Marshel is also pushing for local councils to revoke the licence to sell liquor from all previously licensed stores, and not allow the sale of hard liquor in retail stores.
“There are now hundreds of liquor retail licences issued, not only by the Liquor Licence Board under the Customs Department but also state government, district offices and local authorities.
“It makes it difficult for the authorities, especially the local councils, to monitor and take action under the Excise Act 1976 for offences under the liquor licence.
“In addition, there is counterfeit alcohol sold at licensed grocery stores, ” he highlighted.
He added that MACLM recommended that all powers to grant liquor licences be delegated to the local authorities like DBKL, in order to facilitate more frequent enforcement action.
Cheap alcohol in Klang Valley is commonly sought out by foreign workers.
Those whom StarMetro spoke to, said there were many places where they could get cheap liquor.
A condominium security guard, who only wanted to be known as Ram, said he did not have problem buying his favourite tipple from a neighbourhood supermarket that he frequented.
“I buy alcohol here as it is cheap and there is a variety for me to choose from.
“Most of my friends from my home country work as security guards and in factories here, and this is our way to unwind, ” he said.
When announcing the recent freeze on new liquor licences with immediate effect, DBKL said it was responding to the call by Federal Territories Minister Tan Sri Annuar Musa for the authorities to stop issuing licences for liquor sales until new guidelines were in place and the laws revised. This followed a recent spate of drink-driving deaths in the country.
Factory worker Bahadur said he frequented sundry shops to buy cheap whiskey as that was all that he could afford.
He said that he was not harming anyone and did not cause any nuisance as he would drink on his own and did not drive.
“I work hard daily for almost 12 hours a day, so I reward myself with a bottle on my day off. What is wrong with that?” he asked.
Education is key
Alliance for Safe Community chairman Tan Sri Lee Lam Thye feels that the ban on alcohol is not an effective solution to the problem of drink driving.
“We need a solution to the bigger issue of irresponsible alcohol consumption and the easy availability of cheap liquor, and that lies with increasing the penalty and revamping laws.
“Having said that, we also need to look at sensible ways to curb this problem.
“I think that a portion of the revenue from the excise duties imposed on alcohol, known as sin tax, can go towards funding educational campaigns on drink driving or establishing rehabilitation centres, ” he said.
Malaysians Against Rape, Assault and Snatch Theft (Marah) founder Dave Avran concurs with Lee. Government statistics show that accidents and deaths caused by drink driving are about 1% of total road accidents.

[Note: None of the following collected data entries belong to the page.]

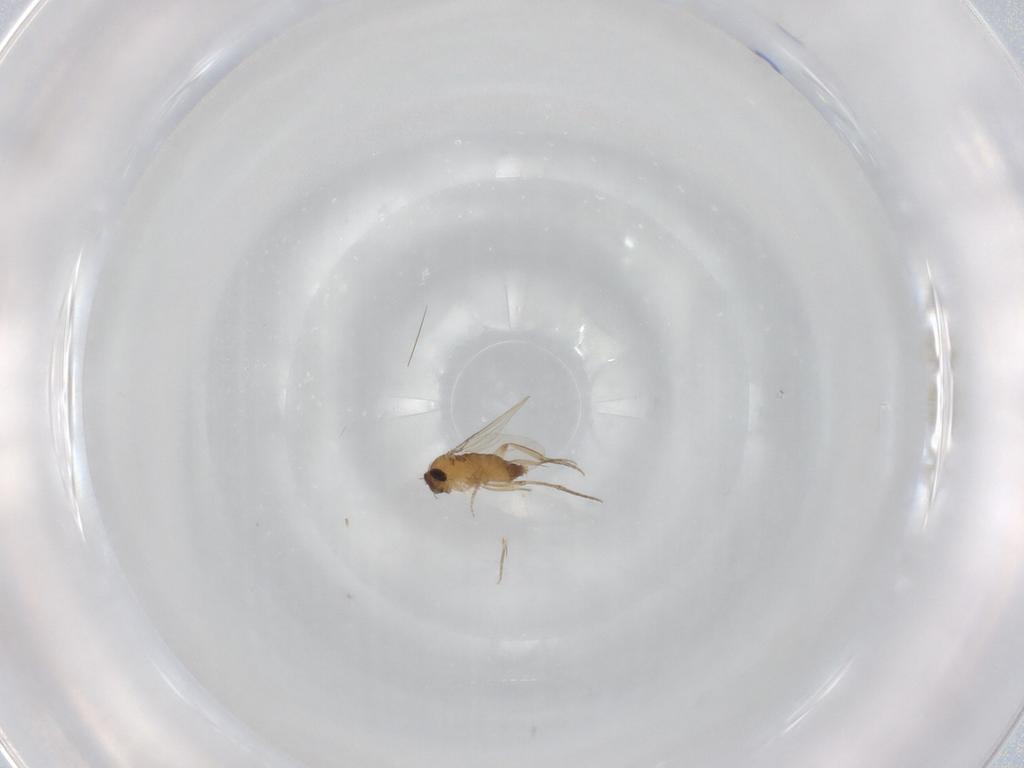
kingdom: Animalia
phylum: Arthropoda
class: Insecta
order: Diptera
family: Phoridae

“The government needs to look at long-term solutions instead of freezing liquor licences for new entertainment outlets, ” said Dave.

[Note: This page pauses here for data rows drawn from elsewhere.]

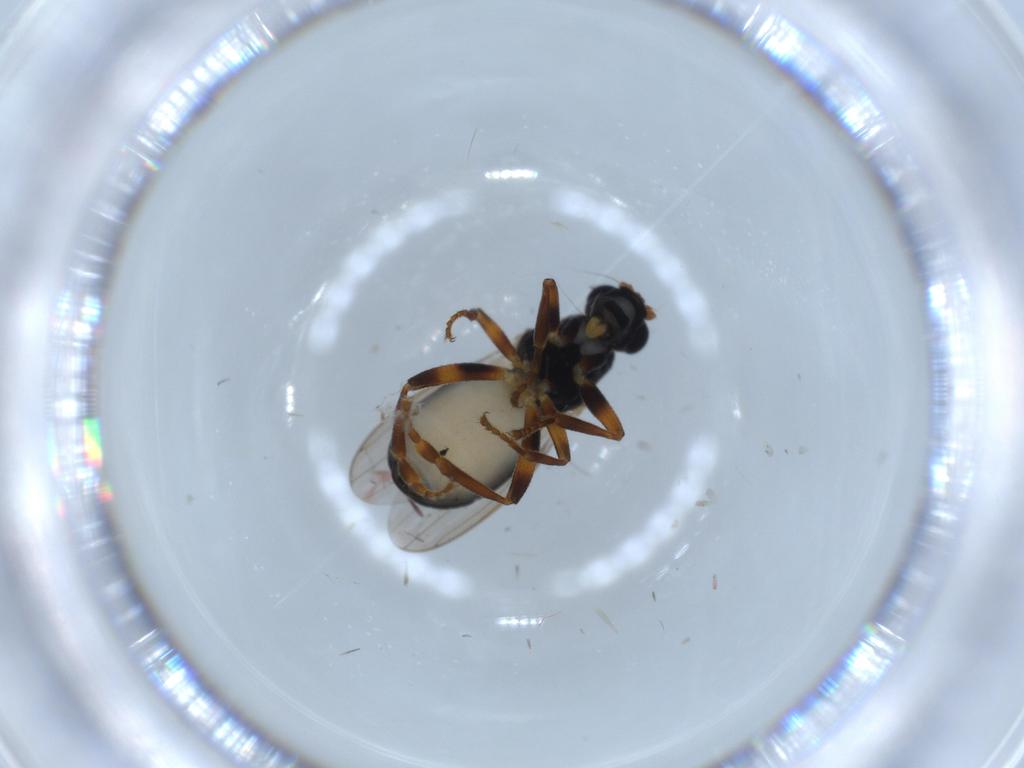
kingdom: Animalia
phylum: Arthropoda
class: Insecta
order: Diptera
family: Sphaeroceridae
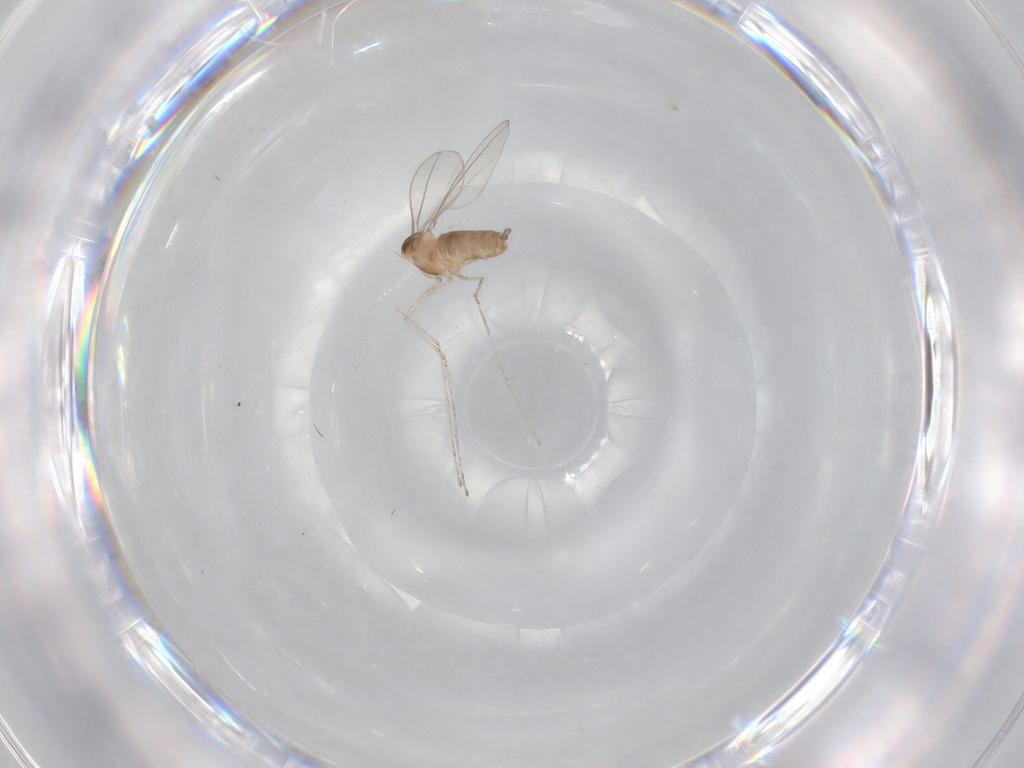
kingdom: Animalia
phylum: Arthropoda
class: Insecta
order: Diptera
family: Cecidomyiidae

He said that in the post-Covid-19 economy, this move was redundant as numerous establishments were closing down.
He opined that the current roadblocks were good for the time being but a more holistic long-term solution was needed. Outreach by AA (Alcoholics Anonymous) Malaysia and preventive education at secondary school level would serve as a good start, said Dave.
“We have many rehabilitation centres for drug abuse but none for alcohol abuse. This is a real problem and needs to be addressed.
“The funds for these measures should come from the sin tax collected by the government, ” he added.